Brussels has weak hand in Brexit negotiations, says UK think-tank

1 Jun 17

The European Union’s negotiating hand in Brexit talks may be weaker than often thought because of a number of serious threats to the union’s future stability.

 

That claim has come from right-wing, UK-based think-tank the Centre for Policy Studies in a report, titled The Existential Challenges Looming for the EU.

The CPS, which describes itself as having been founded by Margaret Thatcher in 1974 to ‘think the unthinkable’, said there might be some temptation to give the UK a poor deal on Brexit to discourage other states from leaving the EU. However, it continued, “both net contributor and net receiving countries will be keen for a deal to be agreed that softens the blow from the UK ceasing its full net contributions”.

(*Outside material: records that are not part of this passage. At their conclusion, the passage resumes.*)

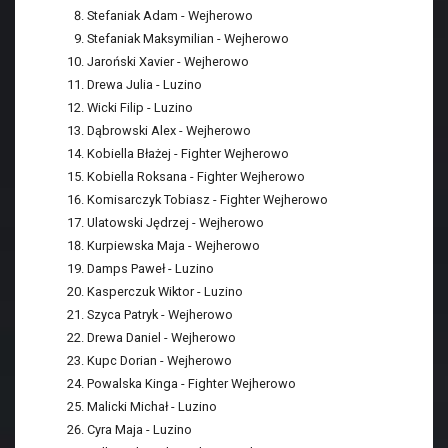
Stefaniak Adam - Wejherowo
Stefaniak Maksymilian - Wejherowo
Jaroński Xavier - Wejherowo
Drewa Julia - Luzino
Wicki Filip - Luzino
Dąbrowski Alex - Wejherowo
Kobiella Błażej - Fighter Wejherowo
Kobiella Roksana - Fighter Wejherowo
Komisarczyk Tobiasz - Fighter Wejherowo
Ulatowski Jędrzej - Wejherowo
Kurpiewska Maja - Wejherowo
Damps Paweł - Luzino
Kasperczuk Wiktor - Luzino
Szyca Patryk - Wejherowo
Drewa Daniel - Wejherowo
Kupc Dorian - Wejherowo
Powalska Kinga - Fighter Wejherowo
Malicki Michał - Luzino
Cyra Maja - Luzino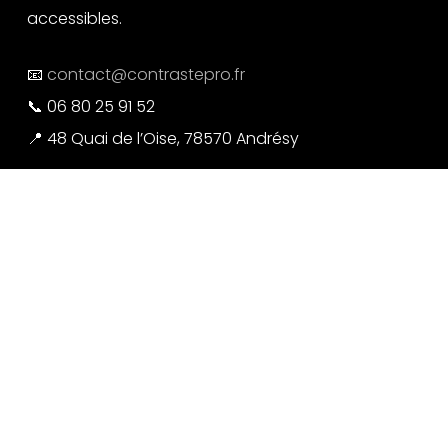
accessibles.
📧
contact@contrastepro.fr
📞 06 80 25 91 52
📍 48 Quai de l’Oise, 78570 Andrésy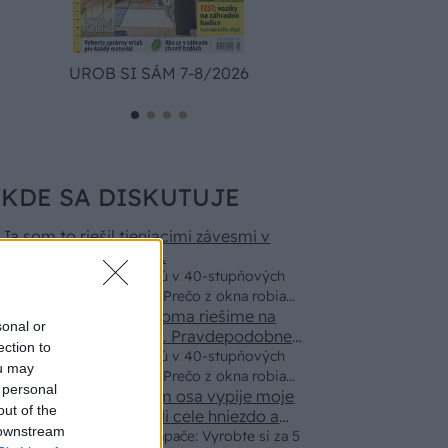
UROB SI SÁM 7-8/2026
ZÁHRA
KDE SA DISKUTUJE
Ja som to riešil tieniacimi závesmi v
interieri.Je to pohoda.
Vnútorné žalúzie sú v 40-stupňových
horúčavách pasca: Prečo z okna robia
Akurát ten problém doma riešime na
radiátor a ako to vyriešiť za pár eur?
sonal or
oknách z južnej strany. Pravdepodobne
ection to
pôjdeme do vonkajšieho tienenia na
Vnútorné žalúzie sú v 40-stupňových
ou may
spôsob markízy 250x150cm. Čínsky
horúčavách pasca: Prečo z okna robia
 personal
predajcovia idú okolo 100 eur kus.
Bros sprej necaka kym osa vypije moje
radiátor a ako to vyriešiť za pár eur?
out of the
pivo. Zaroven nasmrdi cele hniezdo a
 downstream
neostane tam nic zive. Vasa pasca
Nekupujte drahé lapače: Vyrobte si za 5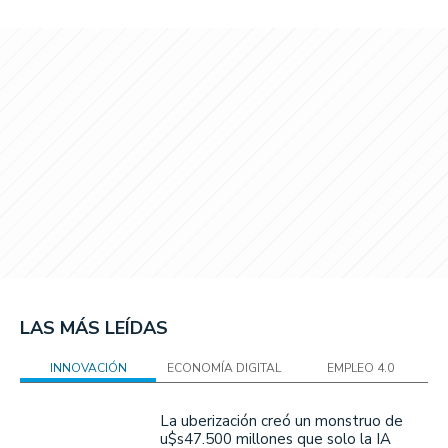
LAS MÁS LEÍDAS
INNOVACIÓN
ECONOMÍA DIGITAL
EMPLEO 4.0
La uberización creó un monstruo de
u$s47.500 millones que solo la IA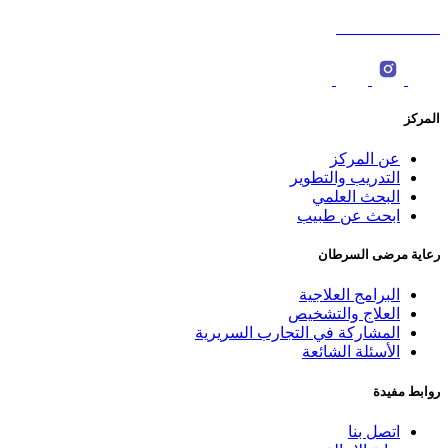
0096822774000
المركز
عن المركز
التدريب والتطوير
البحث العلمي
ابحث عن طبيب
رعاية مرضى السرطان
البرامج العلاجية
العلاج والتشخيص
المشاركة في التجارب السريرية
الأسئلة الشائعة
روابط مفيدة
اتصل بنا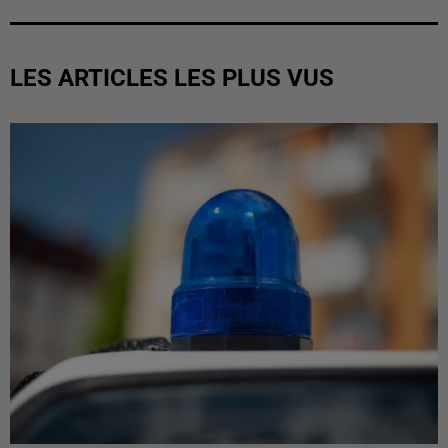
LES ARTICLES LES PLUS VUS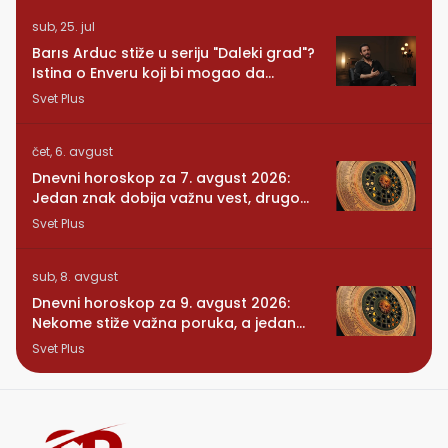
sub, 25. jul
Barıs Arduc stiže u seriju "Daleki grad"?
Istina o Enveru koji bi mogao da
promeni sve
Svet Plus
čet, 6. avgust
Dnevni horoskop za 7. avgust 2026:
Jedan znak dobija važnu vest, drugom
se vraća osoba iz prošlosti
Svet Plus
sub, 8. avgust
Dnevni horoskop za 9. avgust 2026:
Nekome stiže važna poruka, a jedan
znak konačno preseca
Svet Plus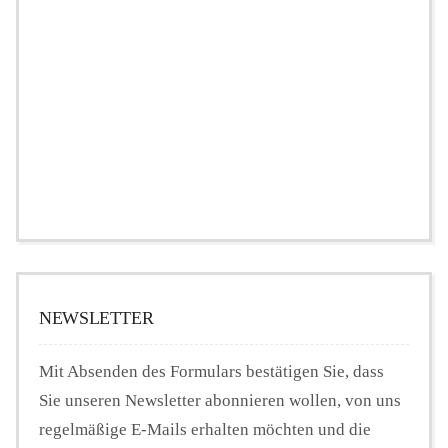
NEWSLETTER
Mit Absenden des Formulars bestätigen Sie, dass
Sie unseren Newsletter abonnieren wollen, von uns
regelmäßige E-Mails erhalten möchten und die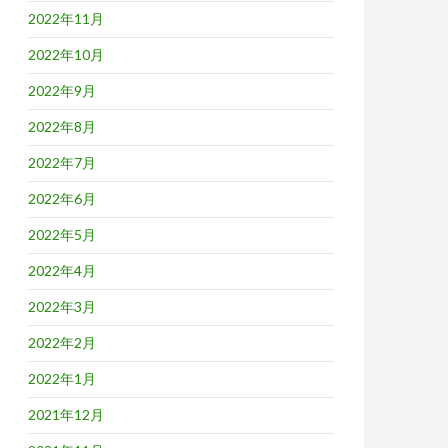
2022年11月
2022年10月
2022年9月
2022年8月
2022年7月
2022年6月
2022年5月
2022年4月
2022年3月
2022年2月
2022年1月
2021年12月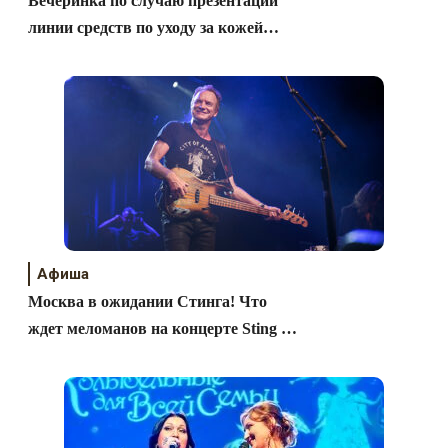
Вечеринка по случаю презентации
линии средств по уходу за кожей
Herbalife SKIN
Афиша
Москва в ожидании Стинга! Что
ждет меломанов на концерте Sting 3
октября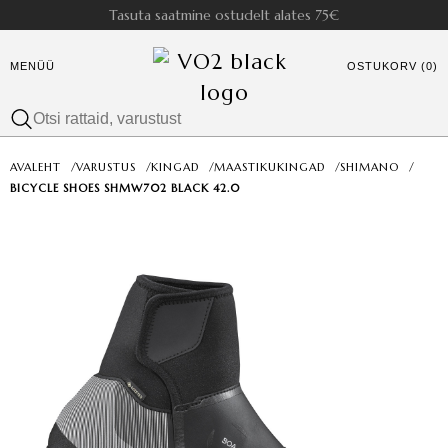
Tasuta saatmine ostudelt alates 75€
MENÜÜ
OSTUKORV (0)
AVALEHT
/
VARUSTUS
/
KINGAD
/
MAASTIKUKINGAD
/
SHIMANO
/
BICYCLE SHOES SH­MW702 BLACK 42.0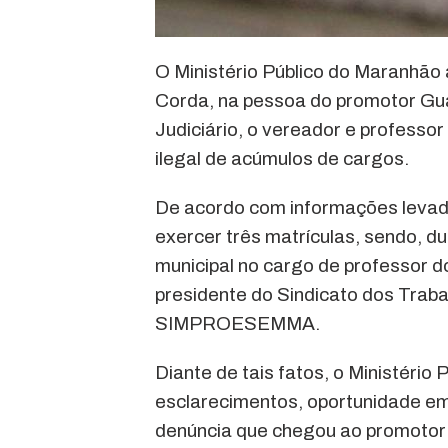
O Ministério Público do Maranhão 
Corda, na pessoa do promotor Gu
Judiciário, o vereador e professo
ilegal de acúmulos de cargos.
De acordo com informações levadas
exercer três matrículas, sendo, du
municipal no cargo de professor d
presidente do Sindicato dos Trab
SIMPROESEMMA.
Diante de tais fatos, o Ministério
esclarecimentos, oportunidade em
denúncia que chegou ao promotor 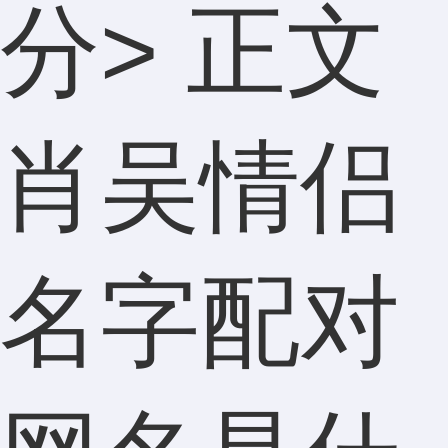
分
> 正文
肖吴情侣
名字配对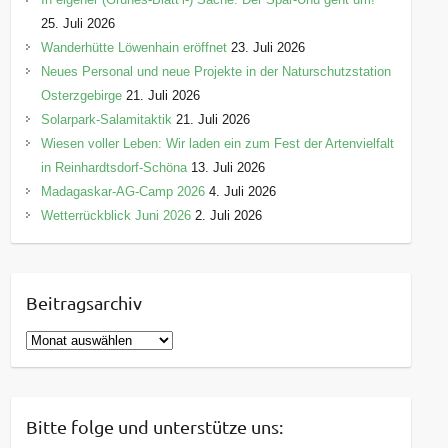
25. Juli 2026
Wanderhütte Löwenhain eröffnet
23. Juli 2026
Neues Personal und neue Projekte in der Naturschutzstation
Osterzgebirge
21. Juli 2026
Solarpark-Salamitaktik
21. Juli 2026
Wiesen voller Leben: Wir laden ein zum Fest der Artenvielfalt
in Reinhardtsdorf-Schöna
13. Juli 2026
Madagaskar-AG-Camp 2026
4. Juli 2026
Wetterrückblick Juni 2026
2. Juli 2026
Beitragsarchiv
B
e
i
t
Bitte folge und unterstütze uns:
r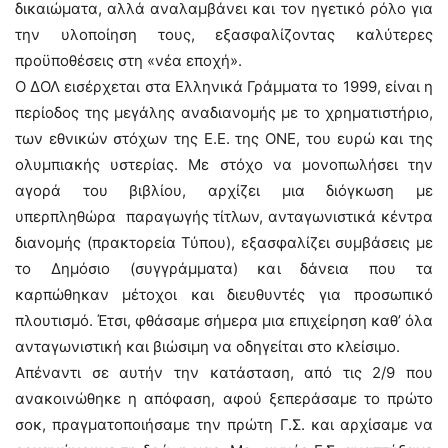
δικαιώματα, αλλά αναλαμβάνει και τον ηγετικό ρόλο για
την υλοποίηση τους, εξασφαλίζοντας καλύτερες
προϋποθέσεις στη «νέα εποχή».
Ο ΔΟΛ εισέρχεται στα Ελληνικά Γράμματα το 1999, είναι η
περίοδος της μεγάλης αναδιανομής με το χρηματιστήριο,
των εθνικών στόχων της Ε.Ε. της ΟΝΕ, του ευρώ και της
ολυμπιακής υστερίας. Με στόχο να μονοπωλήσει την
αγορά του βιβλίου, αρχίζει μια διόγκωση με
υπερπληθώρα παραγωγής τίτλων, ανταγωνιστικά κέντρα
διανομής (πρακτορεία Τύπου), εξασφαλίζει συμβάσεις με
το Δημόσιο (συγγράμματα) και δάνεια που τα
καρπώθηκαν μέτοχοι και διευθυντές για προσωπικό
πλουτισμό. Έτσι, φθάσαμε σήμερα μια επιχείρηση καθ’ όλα
ανταγωνιστική και βιώσιμη να οδηγείται στο κλείσιμο.
Απέναντι σε αυτήν την κατάσταση, από τις 2/9 που
ανακοινώθηκε η απόφαση, αφού ξεπεράσαμε το πρώτο
σοκ, πραγματοποιήσαμε την πρώτη Γ.Σ. και αρχίσαμε να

“The UK's security and defence capabilities are also required by many European countries,” it added.

The report said that in the longer term, failure to reach a deal between the EU and UK “would likely exacerbate many of the EU's existential challenges, rather than reduce the risks associated with them”.

“A ‘no deal’ scenario would have consequences for the EU's financial stability and would significantly ration resources, not to mention have a huge impact on many of its exporting industries.”

Media comment in Britain had centred on the weakness of the UK’s negotiating hand in the Brexit talks, the report continued, but “there appears to be far less scrutiny about the EU's negotiating position, which faces, perhaps, long-term ineradicable existential challenges”.

Among the problems it counted the EU as facing were the possibility of an Italian sovereign default, the International Monetary Fund’s continued refusal to contribute to Greece's bailout until debt relief is agreed, high youth unemployment in Greece, Italy, Spain and France and rising euroscepticism across the continent.

The CPS said any moves towards fiscal union for the eurozone were “likely to be unpopular in donor countries”, while the influx of refugees into Europe last year had created tensions with some countries in the continent’s east refusing to accept new arrivals.